Parce qu’elle a croisé leurs regards ce jour-là, Adèle L., a sombré dans un coma éveillé. Anéantie, brisée, et à tout jamais souillée par ces étrangers qui ont cru qu’une femme n’était qu’un «trou béant », la vie est devenue pour la jeune femme une prison à ciel ouvert.
Anne-Zoé Vanneau qui habituellement se consacre à l’écriture pour la jeunesse, s’est lancée dans le récit intime des stigmates du viol. Une blessure qui n’est pas seulement physique pour la jeune Adèle, puisque les conséquences de ce drame marquent inexorablement le cours de la vie d’une personne.
Derrière la pudeur de l’écriture, se cache la violence du quotidien qu’Adèle doit affronter. Alors qu’elle rentrait chez elle, les violeurs l’ont suivie puis pris au piège à l’entrée de son appartement. Une intimité violée complètement puisqu’Adèle n’a eu d’autre choix que de subir ces atrocités dans son domicile. Elle se réveille, « le sexe meurtri », le corps en lambeaux comme une « vulgaire poupée de chiffon ».
« Mon corps inondé de sperme et de bière me fait l’effet d’un pantin gluant, désarticulé, qui passe de l’un à l’autre. Ma chaire écartelée, sanguinolente, est ensevelie sous des coulées visqueuses, épaisses, âcres. Les minutes sont des heures qui s’étirent, élastiques ».
Derrière le « je », la romancière s’efface pour amplifier la violence de l’acte qui au fond ne constitue qu’une dizaine de lignes. Mais le réveil sur le lit laisse place à une terrible rage, une envie irréversible de faire disparaître les témoins matériels d’un crime. Le lit est démonté, jeté par la fenêtre devant les yeux des passants interloqués, les sous-vêtements, le linge de maison sont tour à tour brûlés et jetés dans des sacs poubelles.

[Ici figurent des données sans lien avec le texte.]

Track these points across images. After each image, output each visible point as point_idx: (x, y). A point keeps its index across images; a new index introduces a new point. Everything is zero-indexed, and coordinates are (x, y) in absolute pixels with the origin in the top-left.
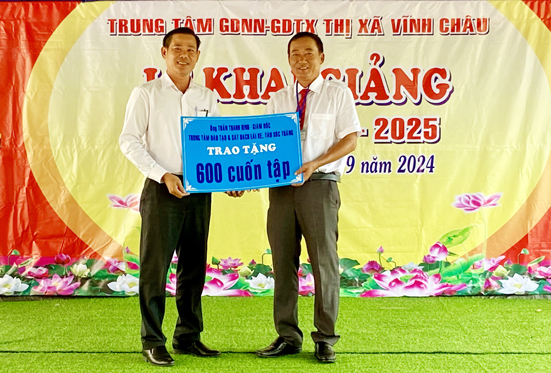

La descente aux enfers ne fait que commencer. Vivre dans le mutisme, s’écarter des autres, purger son corps à coups de plusieurs litres de thé par jour pour unique nourriture sont désormais le quotidien d’Adèle.
Les mots sont durs à lire mais expriment parfaitement ce qu’un viol peut engendrer. Le livre rappelle la difficulté des victimes à s’exprimer et à se confier à la suite d’un tel traumatisme. Porter plainte : oui mais contre qui ? Comment être sûre que l’on nous croit ? Autant de questions que se pose Adèle mais auxquelles elle ne souhaite pas donner de réponse publique de peur de « revivre le drame ».
À la lecture de ce livre, on pense forcément au verdict du procès des viols collectifs de Créteil. Le cri d’injustice semble d’autant plus fort quand on nous décrit des scènes ignobles, où le sexe devient un moyen de pouvoir, d’humiliation et de domination.
M C – EGALITE
Anne – Zoé Vanneau, Prison intime, éditions complicités, 2012, 15€.